Work to be completed ▸ Scan the entries below. Report each line where the string "Calédonie" occurs.

Extracted entries ▸
────────────────────────────────────────
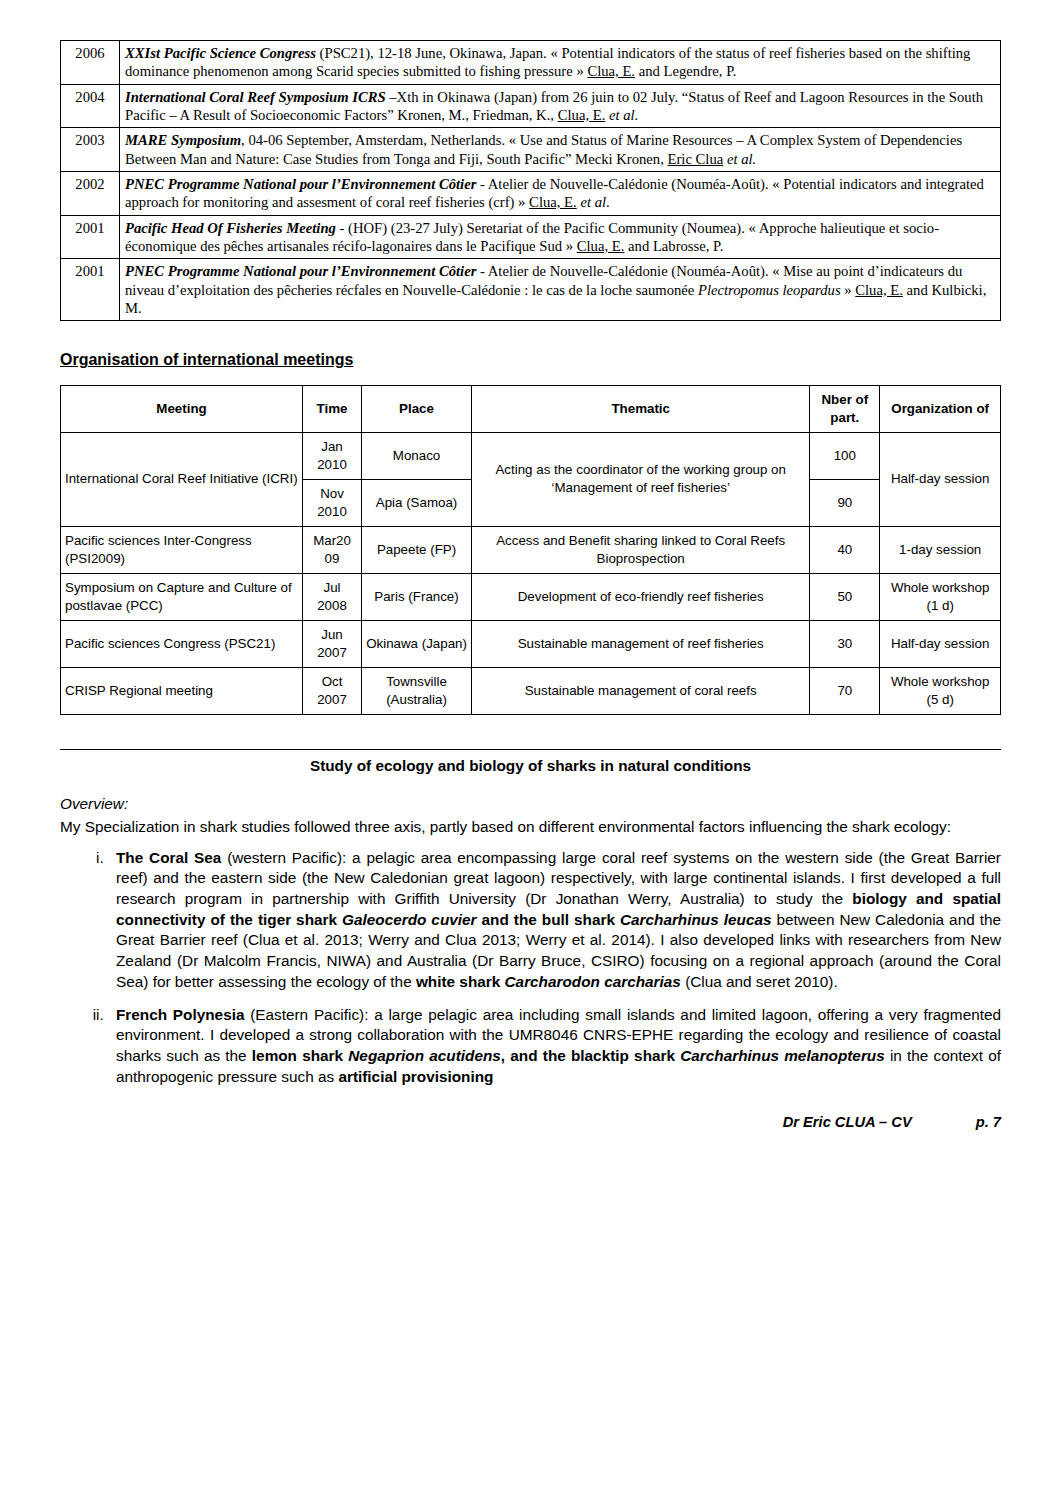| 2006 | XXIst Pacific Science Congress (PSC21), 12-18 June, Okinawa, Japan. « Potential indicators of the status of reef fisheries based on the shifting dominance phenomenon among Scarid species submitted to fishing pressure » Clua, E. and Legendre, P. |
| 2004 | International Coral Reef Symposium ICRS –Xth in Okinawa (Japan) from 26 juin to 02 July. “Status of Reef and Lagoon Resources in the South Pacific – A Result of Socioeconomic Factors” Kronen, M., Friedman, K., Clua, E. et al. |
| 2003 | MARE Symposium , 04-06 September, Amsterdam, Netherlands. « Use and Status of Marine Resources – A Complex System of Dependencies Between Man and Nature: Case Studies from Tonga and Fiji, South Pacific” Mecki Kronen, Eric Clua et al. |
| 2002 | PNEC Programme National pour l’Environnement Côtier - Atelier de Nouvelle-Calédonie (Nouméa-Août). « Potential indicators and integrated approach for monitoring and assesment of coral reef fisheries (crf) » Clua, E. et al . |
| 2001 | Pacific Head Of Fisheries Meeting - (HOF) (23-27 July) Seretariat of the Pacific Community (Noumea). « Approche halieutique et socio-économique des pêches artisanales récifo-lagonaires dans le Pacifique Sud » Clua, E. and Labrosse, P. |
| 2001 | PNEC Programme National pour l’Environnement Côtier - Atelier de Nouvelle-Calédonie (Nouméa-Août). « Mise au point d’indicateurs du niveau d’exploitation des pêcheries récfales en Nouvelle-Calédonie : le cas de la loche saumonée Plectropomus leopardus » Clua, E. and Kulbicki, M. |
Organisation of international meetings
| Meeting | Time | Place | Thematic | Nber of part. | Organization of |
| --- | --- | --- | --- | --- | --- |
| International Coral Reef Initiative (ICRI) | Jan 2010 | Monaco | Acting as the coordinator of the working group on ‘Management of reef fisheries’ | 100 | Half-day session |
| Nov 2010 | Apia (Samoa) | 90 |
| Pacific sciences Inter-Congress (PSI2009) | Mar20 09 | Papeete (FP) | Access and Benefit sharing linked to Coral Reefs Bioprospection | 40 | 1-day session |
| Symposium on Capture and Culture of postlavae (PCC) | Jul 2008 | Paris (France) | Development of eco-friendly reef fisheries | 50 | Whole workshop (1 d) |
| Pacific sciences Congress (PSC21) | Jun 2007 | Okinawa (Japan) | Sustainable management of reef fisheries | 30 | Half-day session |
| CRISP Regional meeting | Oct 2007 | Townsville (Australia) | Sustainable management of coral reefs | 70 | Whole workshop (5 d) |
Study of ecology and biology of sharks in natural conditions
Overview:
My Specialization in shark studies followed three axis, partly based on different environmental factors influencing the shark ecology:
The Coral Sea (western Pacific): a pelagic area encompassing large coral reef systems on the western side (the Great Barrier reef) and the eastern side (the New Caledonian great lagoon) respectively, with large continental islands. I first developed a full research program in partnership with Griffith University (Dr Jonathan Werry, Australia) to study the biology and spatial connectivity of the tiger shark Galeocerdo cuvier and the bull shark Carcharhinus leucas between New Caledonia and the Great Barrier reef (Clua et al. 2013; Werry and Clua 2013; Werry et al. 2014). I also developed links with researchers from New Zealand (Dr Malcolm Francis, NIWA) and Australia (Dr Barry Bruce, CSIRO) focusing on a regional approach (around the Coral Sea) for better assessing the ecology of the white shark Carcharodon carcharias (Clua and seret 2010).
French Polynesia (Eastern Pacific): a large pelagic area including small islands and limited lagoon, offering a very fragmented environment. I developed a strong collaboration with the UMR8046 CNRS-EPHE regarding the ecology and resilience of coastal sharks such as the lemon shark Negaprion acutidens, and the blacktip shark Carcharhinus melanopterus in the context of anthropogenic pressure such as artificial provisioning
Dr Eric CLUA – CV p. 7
────────────────────────────────────────
Output for this task ▸
| 2002 | PNEC Programme National pour l’Environnement Côtier - Atelier de Nouvelle-Calédonie (Nouméa-Août). « Potential indicators and integrated approach for monitoring and assesment of coral reef fisheries (crf) » Clua, E. et al . |
| 2001 | PNEC Programme National pour l’Environnement Côtier - Atelier de Nouvelle-Calédonie (Nouméa-Août). « Mise au point d’indicateurs du niveau d’exploitation des pêcheries récfales en Nouvelle-Calédonie : le cas de la loche saumonée Plectropomus leopardus » Clua, E. and Kulbicki, M. |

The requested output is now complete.